* **Task objective**:
Pick up the passage on the revolving acquisition facility after its final sentence and write what comes next.

To enable the £246 million investment alongside Fred. Olsen Renewables made in June 2015, the facility was temporarily
increased to £204 million with the additional amount over £150 million being cancelled following repayment shortly after
being drawn. 
 
This type of short-term financing is limited to 30% of the portfolio value. It is intended that any facility used to
finance acquisitions will be repaid, in normal market conditions, within a year through equity fundraisings. 
 
The acquisition facility was drawn down to fund acquisitions twice in the year. The facility, which was £60.1 million drawn
at the start of the year and then further utilised to fund the £8.6 million acquisition of the Four Burrows solar park in
March 2015, was fully repaid with the proceeds of the £102.3 million equity fund raise in March 2015. The facility was then
drawn to £204 million to fund the Fred. Olsen investment in June 2015 that was also financed by £42 million of cash
balances provided by the March and April 2015 equity fund raises (£110 million combined total). The facility balance was
fully repaid by the July and November 2015 equity fund raises, which enabled repayments of £125 million and £79 million,
respectively. The facility was undrawn at 31 December 2015. 
 
In January 2016, the revolving acquisition facility was £44 million drawn to fund the investment alongside Akuo Energy in
France. 
 
During 2015, a total of £310.8 million of new equity capital was raised (net of costs) that alongside the reinvestment of
surplus investment income funded the repayments of the revolving acquisition facility of £272.7 million.

* **Record extracts**:
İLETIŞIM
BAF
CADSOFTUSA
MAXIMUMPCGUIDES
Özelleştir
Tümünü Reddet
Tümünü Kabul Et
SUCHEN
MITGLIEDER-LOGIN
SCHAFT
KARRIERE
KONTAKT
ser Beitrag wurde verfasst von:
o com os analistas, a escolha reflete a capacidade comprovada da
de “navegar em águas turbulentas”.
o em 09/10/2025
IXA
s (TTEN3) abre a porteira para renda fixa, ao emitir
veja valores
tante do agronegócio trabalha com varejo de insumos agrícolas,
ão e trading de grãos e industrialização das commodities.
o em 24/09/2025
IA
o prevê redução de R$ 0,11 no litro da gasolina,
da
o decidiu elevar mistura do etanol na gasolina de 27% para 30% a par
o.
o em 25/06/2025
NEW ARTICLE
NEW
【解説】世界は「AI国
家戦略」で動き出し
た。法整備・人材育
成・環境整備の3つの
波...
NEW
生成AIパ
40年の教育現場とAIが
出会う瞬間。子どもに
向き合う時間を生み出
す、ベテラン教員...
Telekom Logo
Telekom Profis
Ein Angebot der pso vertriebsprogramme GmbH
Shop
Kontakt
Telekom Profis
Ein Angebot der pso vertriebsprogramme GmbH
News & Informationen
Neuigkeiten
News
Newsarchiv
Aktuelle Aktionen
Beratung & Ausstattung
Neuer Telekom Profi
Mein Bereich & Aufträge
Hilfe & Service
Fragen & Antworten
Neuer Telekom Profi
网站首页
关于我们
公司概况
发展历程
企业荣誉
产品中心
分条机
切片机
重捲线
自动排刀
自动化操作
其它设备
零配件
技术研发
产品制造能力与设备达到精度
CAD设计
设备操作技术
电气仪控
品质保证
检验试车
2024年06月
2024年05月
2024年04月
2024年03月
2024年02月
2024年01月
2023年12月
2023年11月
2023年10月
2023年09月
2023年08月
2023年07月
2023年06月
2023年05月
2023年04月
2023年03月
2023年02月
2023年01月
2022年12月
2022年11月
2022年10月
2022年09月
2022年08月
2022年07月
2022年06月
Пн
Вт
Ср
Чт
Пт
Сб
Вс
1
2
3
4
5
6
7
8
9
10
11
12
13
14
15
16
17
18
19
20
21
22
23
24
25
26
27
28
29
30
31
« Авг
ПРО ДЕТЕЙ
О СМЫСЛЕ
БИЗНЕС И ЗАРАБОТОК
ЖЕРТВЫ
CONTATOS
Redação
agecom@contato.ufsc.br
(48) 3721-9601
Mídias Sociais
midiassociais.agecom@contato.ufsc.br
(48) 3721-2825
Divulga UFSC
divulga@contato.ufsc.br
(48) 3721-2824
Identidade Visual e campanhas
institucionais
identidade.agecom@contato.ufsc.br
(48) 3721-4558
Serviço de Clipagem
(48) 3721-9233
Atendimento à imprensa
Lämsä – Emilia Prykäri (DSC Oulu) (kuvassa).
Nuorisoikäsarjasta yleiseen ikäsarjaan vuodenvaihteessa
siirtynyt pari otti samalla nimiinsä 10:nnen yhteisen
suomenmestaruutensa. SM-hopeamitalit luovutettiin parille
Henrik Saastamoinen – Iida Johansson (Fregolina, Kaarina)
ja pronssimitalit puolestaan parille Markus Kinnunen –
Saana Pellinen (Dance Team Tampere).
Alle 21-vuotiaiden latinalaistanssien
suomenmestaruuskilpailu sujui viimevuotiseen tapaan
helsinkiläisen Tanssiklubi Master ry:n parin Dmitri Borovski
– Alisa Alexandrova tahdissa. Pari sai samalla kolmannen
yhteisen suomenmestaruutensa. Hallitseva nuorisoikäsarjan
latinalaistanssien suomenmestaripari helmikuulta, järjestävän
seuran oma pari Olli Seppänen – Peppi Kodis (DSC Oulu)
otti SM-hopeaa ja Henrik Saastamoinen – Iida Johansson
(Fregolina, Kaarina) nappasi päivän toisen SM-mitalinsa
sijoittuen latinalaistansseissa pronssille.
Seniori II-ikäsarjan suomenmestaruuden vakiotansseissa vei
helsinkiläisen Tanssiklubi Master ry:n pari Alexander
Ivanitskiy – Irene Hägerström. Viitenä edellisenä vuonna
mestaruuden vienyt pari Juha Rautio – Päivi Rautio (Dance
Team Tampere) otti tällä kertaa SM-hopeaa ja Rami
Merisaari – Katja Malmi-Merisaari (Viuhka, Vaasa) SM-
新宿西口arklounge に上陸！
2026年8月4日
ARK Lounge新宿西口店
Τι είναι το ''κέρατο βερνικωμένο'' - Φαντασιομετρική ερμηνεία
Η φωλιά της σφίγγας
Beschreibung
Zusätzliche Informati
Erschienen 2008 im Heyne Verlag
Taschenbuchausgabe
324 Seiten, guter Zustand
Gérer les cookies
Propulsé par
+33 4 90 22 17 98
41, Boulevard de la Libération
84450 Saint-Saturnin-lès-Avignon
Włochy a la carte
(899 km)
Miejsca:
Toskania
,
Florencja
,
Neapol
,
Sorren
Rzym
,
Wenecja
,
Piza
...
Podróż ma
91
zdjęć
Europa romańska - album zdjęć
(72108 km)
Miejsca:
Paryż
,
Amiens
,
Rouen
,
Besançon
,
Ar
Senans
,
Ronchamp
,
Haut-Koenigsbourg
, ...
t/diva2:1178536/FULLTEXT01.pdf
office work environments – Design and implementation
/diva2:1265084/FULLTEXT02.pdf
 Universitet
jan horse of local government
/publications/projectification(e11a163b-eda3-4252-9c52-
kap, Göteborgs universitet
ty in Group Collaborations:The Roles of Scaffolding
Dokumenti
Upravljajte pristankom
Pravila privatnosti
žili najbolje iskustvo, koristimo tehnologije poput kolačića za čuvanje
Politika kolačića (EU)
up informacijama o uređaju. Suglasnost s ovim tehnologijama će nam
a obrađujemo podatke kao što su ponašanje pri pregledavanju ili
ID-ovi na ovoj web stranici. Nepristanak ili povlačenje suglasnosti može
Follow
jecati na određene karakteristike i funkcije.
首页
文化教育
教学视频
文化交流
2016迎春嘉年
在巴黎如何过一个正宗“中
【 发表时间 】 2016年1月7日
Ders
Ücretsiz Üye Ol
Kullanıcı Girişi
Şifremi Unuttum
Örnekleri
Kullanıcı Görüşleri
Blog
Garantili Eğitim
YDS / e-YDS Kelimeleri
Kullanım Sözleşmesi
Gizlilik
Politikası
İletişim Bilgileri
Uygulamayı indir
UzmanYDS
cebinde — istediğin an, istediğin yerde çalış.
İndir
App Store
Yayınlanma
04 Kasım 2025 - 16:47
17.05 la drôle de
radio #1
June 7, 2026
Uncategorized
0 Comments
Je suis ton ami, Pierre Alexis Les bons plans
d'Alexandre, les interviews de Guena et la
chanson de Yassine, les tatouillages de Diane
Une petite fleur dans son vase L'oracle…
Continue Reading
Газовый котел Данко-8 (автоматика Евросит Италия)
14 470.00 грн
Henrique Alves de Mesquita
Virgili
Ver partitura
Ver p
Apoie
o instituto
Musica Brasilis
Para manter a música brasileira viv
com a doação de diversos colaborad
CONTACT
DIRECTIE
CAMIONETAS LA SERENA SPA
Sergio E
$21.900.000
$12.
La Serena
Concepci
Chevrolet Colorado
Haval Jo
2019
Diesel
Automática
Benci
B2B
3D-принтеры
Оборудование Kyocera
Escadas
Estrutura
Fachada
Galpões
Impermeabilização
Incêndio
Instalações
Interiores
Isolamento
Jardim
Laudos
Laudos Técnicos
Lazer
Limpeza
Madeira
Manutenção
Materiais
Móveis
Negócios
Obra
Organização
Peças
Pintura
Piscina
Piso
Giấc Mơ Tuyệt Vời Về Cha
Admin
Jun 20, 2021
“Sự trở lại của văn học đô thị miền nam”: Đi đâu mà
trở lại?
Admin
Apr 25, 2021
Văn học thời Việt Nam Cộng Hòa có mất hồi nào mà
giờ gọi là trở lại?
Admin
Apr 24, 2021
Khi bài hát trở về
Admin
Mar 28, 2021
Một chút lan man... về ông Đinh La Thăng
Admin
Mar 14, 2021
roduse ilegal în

* **Exercise answer**:
In addition to the revolving acquisition facility, the projects may have underlying project level debt. There is an
additional gearing limit in respect of such debt, which is non-recourse to TRIG, of 50% of the Gross Portfolio Value (being
the total enterprise value of such portfolio companies), measured at the time the debt is drawn down or acquired as part of
an investment. The Company may, in order to secure advantageous borrowing terms, secure a project finance facility over a
group of portfolio companies. The project-level gearing at 31 December 2015 across the portfolio was 38% (2014: 35%). The
increase in gearing has arisen as a result of the investment in Fred. Olsen Wind in June 2015 where the projects came with
existing long-term amortising project finance debt in place. Overall gearing may also change as a result of the purchase of
further investments with or without project-level debt within them. Long-term non-recourse project-level debt in the
portfolio has minimal refinancing risk and has generally been secured during the construction phase of the underlying
investments. 
 
The composition of the portfolio is relevant in considering the appropriate level of gearing to deploy within a renewables
portfolio. In considering the Company's portfolio alongside others it may be noted that, in the opinion of the Managers: 
 
·      Certain of the Company's projects have no or very low power price risk during the subsidy period, when project debt
is often in place, because of the design of the subsidy arrangements. These include French feed-in tariff projects,
projects with long-term fixed price PPAs and, in due course, UK CfD projects. Of the TRIG portfolio, 19% by value falls
into this category (of which 12% are onshore wind projects and 7% are solar PV projects). 
 
·      In respect of other operational risks, the Company is invested in renewables technologies which are established and
do not, for example, rely on feedstock supplies or process engineering. The portfolio includes solar PV projects which
typically enjoy lower variation to their periodic cash flows than wind projects as well as onshore wind which has less
operational risk than offshore wind. 
 
As at 31 December 2015, the Group had cash balances of £15.2 million, excluding cash held in investment project companies
as working capital or otherwise.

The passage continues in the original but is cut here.